• **TEXTABSCHNITT**:
---
Ich wäre noch etwas vorsichtig mit vorschnellen Urteilen bevor wirklich klar ist, wie die Position der USA aussieht. In den letzten 24h gabs gefühlt alle 2-3 Stunden eine andere Aussage von US-Regierungsvertretern, die sich teils widersprüchlich äusserten. Unterdessen scheint Konsens zu herrschen, dass die Ukraine mindestens mit am Verhandlungstisch sitzt.
Dass bei der ganzen Geschichte die Europäer möglicherweise übergangen werden, hat sich Europa mit ihrem um die 80 Jahre Dornröschenschlaf selber zuzuschreiben und auch seit 2014 ist Europa noch nicht wirklich aufgewacht. Man kann nicht 2014 (fast) nichts unternehmen und dann ab 2022 jahrelang lamentieren, dass die Ukraine doch den Krieg nicht verlieren darf, sie aber dann so "unterstützen", dass sie grad knapp überlebt und dann noch meinen, man könne jetzt noch gross mitreden.
Die Abhängigkeit von den USA ist nicht gut, keine Frage und ich bin gar Trumps Meinung, dass sich das ändern muss. Der US-Stecker ist rasch gezogen, doch bis sich Europa neu sortiert hat, können Jahre vergehen, zumal Europa gespalten ist und keine Einheit bildet (wieder knallen im Kreml Korken).
---
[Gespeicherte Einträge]
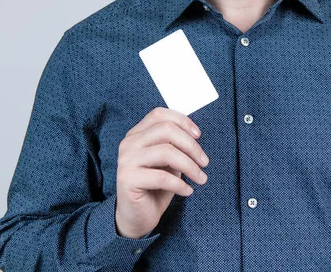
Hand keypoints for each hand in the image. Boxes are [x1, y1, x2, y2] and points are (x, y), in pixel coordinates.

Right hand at [114, 107, 208, 238]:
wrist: (136, 217)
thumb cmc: (155, 187)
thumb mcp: (168, 162)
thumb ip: (174, 145)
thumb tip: (194, 135)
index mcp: (136, 134)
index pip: (159, 114)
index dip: (182, 121)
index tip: (199, 135)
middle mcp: (129, 143)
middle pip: (166, 130)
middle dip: (191, 145)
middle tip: (205, 162)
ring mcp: (126, 160)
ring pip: (167, 152)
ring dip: (190, 166)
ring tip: (200, 178)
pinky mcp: (127, 179)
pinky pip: (162, 177)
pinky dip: (181, 184)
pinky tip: (187, 191)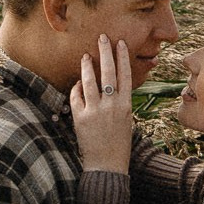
---
• **ARBEITSAUFTRAG 1**: Worüber scheint laut dem Textabschnitt unterdessen Konsens zu herrschen?
• **ARBEITSAUFTRAG 2**: Geben Sie aus dem Textabschnitt alles von „Dass bei der“ bis hinunter zu „im Kreml Korken).“ wörtlich wieder.

• **SCHRIFTLICHE LÖSUNG 1**: Darüber, dass die Ukraine mindestens mit am Verhandlungstisch sitzt.

• **SCHRIFTLICHE LÖSUNG 2**:
Dass bei der ganzen Geschichte die Europäer möglicherweise übergangen werden, hat sich Europa mit ihrem um die 80 Jahre Dornröschenschlaf selber zuzuschreiben und auch seit 2014 ist Europa noch nicht wirklich aufgewacht. Man kann nicht 2014 (fast) nichts unternehmen und dann ab 2022 jahrelang lamentieren, dass die Ukraine doch den Krieg nicht verlieren darf, sie aber dann so "unterstützen", dass sie grad knapp überlebt und dann noch meinen, man könne jetzt noch gross mitreden.
Die Abhängigkeit von den USA ist nicht gut, keine Frage und ich bin gar Trumps Meinung, dass sich das ändern muss. Der US-Stecker ist rasch gezogen, doch bis sich Europa neu sortiert hat, können Jahre vergehen, zumal Europa gespalten ist und keine Einheit bildet (wieder knallen im Kreml Korken).